> _WHAT YOU SHOULD DO_: Go through the entries below and print, exactly, the lines starting at the one with "Anscheinend war das" and ending at the one with "Als het gaat", keeping both ends and no others.
__________________________________________________
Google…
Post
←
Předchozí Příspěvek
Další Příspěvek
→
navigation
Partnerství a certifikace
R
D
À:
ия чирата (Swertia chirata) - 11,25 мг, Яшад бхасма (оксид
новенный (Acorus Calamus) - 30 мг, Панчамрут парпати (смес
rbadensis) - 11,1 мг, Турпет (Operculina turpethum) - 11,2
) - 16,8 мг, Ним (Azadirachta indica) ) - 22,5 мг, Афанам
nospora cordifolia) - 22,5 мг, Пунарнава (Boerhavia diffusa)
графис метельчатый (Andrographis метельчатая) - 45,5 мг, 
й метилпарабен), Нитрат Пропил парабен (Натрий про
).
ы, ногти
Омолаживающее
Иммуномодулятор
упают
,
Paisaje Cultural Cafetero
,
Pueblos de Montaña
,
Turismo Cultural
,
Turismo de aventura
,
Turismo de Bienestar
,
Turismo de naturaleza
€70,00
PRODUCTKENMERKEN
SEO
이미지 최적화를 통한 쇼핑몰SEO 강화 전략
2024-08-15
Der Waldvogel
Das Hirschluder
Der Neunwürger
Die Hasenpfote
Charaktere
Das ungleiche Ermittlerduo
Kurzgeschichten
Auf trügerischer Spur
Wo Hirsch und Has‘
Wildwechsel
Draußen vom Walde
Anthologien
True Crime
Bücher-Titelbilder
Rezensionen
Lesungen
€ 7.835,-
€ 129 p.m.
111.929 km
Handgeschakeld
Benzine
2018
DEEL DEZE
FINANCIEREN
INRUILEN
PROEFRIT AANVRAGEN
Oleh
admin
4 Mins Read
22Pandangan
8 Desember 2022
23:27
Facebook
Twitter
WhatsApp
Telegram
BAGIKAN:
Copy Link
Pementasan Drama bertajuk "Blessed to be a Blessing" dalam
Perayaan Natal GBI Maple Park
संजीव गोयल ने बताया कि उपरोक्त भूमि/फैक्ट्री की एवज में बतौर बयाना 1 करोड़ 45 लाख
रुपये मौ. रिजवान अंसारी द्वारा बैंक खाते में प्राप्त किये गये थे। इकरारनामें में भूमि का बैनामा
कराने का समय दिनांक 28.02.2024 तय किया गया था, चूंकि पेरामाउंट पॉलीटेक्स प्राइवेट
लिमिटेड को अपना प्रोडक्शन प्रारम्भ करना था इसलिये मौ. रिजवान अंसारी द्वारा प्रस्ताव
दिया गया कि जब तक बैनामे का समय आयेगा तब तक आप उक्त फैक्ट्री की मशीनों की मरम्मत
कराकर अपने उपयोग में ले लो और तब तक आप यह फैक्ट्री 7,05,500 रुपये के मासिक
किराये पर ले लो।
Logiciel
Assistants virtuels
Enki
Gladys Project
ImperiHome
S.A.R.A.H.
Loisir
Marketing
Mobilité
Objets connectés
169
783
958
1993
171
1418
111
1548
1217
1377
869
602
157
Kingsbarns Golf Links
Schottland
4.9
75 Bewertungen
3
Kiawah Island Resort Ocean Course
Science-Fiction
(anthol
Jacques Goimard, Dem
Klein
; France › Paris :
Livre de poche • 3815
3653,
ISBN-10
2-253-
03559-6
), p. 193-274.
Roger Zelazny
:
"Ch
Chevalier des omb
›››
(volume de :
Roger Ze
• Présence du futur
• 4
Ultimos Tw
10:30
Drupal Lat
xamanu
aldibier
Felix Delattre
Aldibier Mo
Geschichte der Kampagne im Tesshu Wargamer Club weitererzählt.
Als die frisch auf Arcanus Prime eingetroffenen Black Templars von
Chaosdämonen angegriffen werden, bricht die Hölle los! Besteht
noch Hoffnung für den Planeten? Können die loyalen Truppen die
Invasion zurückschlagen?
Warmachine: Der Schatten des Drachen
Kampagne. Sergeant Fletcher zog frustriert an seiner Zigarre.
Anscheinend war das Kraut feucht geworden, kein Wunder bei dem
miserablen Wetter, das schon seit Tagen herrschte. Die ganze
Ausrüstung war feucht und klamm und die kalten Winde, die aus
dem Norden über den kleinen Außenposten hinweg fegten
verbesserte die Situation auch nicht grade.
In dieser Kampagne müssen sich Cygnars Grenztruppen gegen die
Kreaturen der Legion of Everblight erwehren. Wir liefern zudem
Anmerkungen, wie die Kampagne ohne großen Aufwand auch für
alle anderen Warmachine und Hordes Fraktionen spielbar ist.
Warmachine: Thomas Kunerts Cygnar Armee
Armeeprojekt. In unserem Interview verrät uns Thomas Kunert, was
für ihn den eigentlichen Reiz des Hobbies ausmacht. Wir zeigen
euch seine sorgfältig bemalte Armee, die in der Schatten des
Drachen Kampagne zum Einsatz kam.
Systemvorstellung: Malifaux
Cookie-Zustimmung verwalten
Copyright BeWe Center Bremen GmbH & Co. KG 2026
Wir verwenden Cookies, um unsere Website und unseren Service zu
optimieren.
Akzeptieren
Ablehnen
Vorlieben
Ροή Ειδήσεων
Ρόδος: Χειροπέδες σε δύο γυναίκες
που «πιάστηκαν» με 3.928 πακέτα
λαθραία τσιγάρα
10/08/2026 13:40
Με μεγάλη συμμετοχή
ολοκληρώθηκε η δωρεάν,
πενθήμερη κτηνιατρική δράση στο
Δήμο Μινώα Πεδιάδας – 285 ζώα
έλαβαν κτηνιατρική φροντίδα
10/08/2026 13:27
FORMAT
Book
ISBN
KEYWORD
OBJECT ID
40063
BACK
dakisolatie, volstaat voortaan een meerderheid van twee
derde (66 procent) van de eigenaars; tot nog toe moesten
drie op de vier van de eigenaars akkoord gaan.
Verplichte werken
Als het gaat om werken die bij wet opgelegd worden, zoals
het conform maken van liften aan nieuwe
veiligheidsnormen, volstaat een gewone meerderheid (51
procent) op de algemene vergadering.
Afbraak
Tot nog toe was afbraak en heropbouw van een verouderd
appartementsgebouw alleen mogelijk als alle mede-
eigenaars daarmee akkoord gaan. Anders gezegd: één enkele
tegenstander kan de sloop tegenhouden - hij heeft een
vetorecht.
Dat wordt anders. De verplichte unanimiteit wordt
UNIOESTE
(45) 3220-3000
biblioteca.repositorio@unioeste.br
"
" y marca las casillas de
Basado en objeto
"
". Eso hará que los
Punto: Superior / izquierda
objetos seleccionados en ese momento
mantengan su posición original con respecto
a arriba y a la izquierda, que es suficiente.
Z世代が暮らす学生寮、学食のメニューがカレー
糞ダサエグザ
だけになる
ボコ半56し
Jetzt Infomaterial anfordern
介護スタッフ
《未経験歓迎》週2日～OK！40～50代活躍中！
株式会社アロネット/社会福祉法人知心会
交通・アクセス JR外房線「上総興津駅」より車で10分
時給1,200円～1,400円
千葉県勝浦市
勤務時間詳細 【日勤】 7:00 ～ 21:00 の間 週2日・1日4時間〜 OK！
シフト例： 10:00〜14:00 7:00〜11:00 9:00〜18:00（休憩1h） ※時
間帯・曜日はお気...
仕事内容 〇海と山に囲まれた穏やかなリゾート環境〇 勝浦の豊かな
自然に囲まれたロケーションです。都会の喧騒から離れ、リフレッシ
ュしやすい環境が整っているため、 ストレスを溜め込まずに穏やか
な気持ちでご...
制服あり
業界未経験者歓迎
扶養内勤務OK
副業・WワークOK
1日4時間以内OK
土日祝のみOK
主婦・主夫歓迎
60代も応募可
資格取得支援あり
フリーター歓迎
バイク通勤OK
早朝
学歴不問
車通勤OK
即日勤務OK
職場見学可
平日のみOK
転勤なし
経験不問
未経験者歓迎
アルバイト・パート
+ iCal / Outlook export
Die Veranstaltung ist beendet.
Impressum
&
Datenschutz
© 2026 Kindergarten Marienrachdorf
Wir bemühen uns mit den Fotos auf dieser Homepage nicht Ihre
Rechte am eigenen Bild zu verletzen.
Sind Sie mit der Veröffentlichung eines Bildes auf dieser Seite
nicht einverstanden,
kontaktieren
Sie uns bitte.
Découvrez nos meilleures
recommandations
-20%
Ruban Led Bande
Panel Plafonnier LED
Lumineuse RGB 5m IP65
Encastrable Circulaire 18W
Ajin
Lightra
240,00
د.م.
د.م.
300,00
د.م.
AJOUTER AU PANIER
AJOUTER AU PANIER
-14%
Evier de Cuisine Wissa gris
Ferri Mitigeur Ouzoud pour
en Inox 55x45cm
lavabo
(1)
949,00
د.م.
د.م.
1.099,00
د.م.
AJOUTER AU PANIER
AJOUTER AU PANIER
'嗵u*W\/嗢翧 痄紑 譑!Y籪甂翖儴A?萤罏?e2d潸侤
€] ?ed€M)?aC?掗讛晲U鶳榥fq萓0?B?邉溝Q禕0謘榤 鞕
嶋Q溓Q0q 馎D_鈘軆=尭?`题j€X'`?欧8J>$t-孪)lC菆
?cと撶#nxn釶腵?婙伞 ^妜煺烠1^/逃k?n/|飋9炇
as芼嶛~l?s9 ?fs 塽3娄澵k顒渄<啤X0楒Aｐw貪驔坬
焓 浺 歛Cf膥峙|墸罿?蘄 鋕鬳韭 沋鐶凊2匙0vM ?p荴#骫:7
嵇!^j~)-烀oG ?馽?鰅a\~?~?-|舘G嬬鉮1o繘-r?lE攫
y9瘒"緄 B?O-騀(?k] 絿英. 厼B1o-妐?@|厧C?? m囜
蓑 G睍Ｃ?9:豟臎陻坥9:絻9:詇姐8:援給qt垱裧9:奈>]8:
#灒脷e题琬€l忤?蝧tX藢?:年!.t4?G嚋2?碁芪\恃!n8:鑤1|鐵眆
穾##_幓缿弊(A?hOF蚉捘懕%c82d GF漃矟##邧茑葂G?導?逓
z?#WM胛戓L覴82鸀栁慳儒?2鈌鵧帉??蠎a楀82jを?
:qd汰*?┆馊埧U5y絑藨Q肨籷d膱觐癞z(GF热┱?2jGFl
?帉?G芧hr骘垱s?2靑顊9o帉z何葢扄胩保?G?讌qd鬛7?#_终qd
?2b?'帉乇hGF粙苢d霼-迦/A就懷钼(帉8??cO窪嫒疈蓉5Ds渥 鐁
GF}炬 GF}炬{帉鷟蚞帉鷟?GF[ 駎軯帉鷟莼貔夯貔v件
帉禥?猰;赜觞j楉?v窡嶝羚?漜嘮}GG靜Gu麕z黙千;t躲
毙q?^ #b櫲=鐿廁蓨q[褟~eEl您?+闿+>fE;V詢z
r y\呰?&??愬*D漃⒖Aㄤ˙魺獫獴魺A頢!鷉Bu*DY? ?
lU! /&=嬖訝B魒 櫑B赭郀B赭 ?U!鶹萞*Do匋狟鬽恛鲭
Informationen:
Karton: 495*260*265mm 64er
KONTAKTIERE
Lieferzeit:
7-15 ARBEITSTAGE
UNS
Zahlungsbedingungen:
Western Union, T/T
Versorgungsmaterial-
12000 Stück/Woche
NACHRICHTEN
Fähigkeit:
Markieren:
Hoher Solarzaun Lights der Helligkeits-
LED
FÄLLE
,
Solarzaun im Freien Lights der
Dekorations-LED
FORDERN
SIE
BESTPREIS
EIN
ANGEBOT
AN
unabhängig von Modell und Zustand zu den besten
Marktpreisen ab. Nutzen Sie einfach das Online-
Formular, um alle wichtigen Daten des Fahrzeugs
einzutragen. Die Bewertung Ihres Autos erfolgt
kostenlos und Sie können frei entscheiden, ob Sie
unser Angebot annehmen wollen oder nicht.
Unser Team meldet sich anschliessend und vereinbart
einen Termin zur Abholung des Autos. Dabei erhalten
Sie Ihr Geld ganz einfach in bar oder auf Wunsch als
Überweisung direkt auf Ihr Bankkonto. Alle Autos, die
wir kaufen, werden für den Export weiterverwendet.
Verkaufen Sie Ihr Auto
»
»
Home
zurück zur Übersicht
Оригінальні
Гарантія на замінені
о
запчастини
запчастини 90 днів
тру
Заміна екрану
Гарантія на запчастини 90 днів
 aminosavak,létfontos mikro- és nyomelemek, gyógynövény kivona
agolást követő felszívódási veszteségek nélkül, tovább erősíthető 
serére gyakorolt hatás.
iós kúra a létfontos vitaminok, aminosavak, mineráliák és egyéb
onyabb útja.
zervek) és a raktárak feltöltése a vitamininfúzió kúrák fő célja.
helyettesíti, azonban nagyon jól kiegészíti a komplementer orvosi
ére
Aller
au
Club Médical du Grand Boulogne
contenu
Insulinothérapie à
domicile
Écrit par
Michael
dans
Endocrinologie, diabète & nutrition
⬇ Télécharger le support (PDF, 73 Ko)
__________________________________________________
> _RESPONSE FOR THIS EXERCISE_:
Anscheinend war das Kraut feucht geworden, kein Wunder bei dem
miserablen Wetter, das schon seit Tagen herrschte. Die ganze
Ausrüstung war feucht und klamm und die kalten Winde, die aus
dem Norden über den kleinen Außenposten hinweg fegten
verbesserte die Situation auch nicht grade.
In dieser Kampagne müssen sich Cygnars Grenztruppen gegen die
Kreaturen der Legion of Everblight erwehren. Wir liefern zudem
Anmerkungen, wie die Kampagne ohne großen Aufwand auch für
alle anderen Warmachine und Hordes Fraktionen spielbar ist.
Warmachine: Thomas Kunerts Cygnar Armee
Armeeprojekt. In unserem Interview verrät uns Thomas Kunert, was
für ihn den eigentlichen Reiz des Hobbies ausmacht. Wir zeigen
euch seine sorgfältig bemalte Armee, die in der Schatten des
Drachen Kampagne zum Einsatz kam.
Systemvorstellung: Malifaux
Cookie-Zustimmung verwalten
Copyright BeWe Center Bremen GmbH & Co. KG 2026
Wir verwenden Cookies, um unsere Website und unseren Service zu
optimieren.
Akzeptieren
Ablehnen
Vorlieben
Ροή Ειδήσεων
Ρόδος: Χειροπέδες σε δύο γυναίκες
που «πιάστηκαν» με 3.928 πακέτα
λαθραία τσιγάρα
10/08/2026 13:40
Με μεγάλη συμμετοχή
ολοκληρώθηκε η δωρεάν,
πενθήμερη κτηνιατρική δράση στο
Δήμο Μινώα Πεδιάδας – 285 ζώα
έλαβαν κτηνιατρική φροντίδα
10/08/2026 13:27
FORMAT
Book
ISBN
KEYWORD
OBJECT ID
40063
BACK
dakisolatie, volstaat voortaan een meerderheid van twee
derde (66 procent) van de eigenaars; tot nog toe moesten
drie op de vier van de eigenaars akkoord gaan.
Verplichte werken
Als het gaat om werken die bij wet opgelegd worden, zoals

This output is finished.